**EXERCISE DETAILS:** Would you copy each line of the data below that has "least"?

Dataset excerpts
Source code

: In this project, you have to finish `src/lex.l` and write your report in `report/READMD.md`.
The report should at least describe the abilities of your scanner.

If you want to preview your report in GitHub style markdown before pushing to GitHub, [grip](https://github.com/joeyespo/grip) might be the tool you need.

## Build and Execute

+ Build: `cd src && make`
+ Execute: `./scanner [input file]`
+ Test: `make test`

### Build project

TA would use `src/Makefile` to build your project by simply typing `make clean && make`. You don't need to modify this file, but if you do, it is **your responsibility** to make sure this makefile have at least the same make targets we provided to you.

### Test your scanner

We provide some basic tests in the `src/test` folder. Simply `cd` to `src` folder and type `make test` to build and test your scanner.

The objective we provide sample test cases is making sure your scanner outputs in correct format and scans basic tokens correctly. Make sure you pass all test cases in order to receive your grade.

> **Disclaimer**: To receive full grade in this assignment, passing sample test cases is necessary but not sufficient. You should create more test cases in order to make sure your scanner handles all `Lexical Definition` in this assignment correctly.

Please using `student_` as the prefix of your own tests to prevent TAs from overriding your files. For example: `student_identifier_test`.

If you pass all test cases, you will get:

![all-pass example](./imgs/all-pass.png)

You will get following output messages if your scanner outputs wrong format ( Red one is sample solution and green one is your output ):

**WRITTEN RESPONSE:**
The report should at least describe the abilities of your scanner.
TA would use `src/Makefile` to build your project by simply typing `make clean && make`. You don't need to modify this file, but if you do, it is **your responsibility** to make sure this makefile have at least the same make targets we provided to you.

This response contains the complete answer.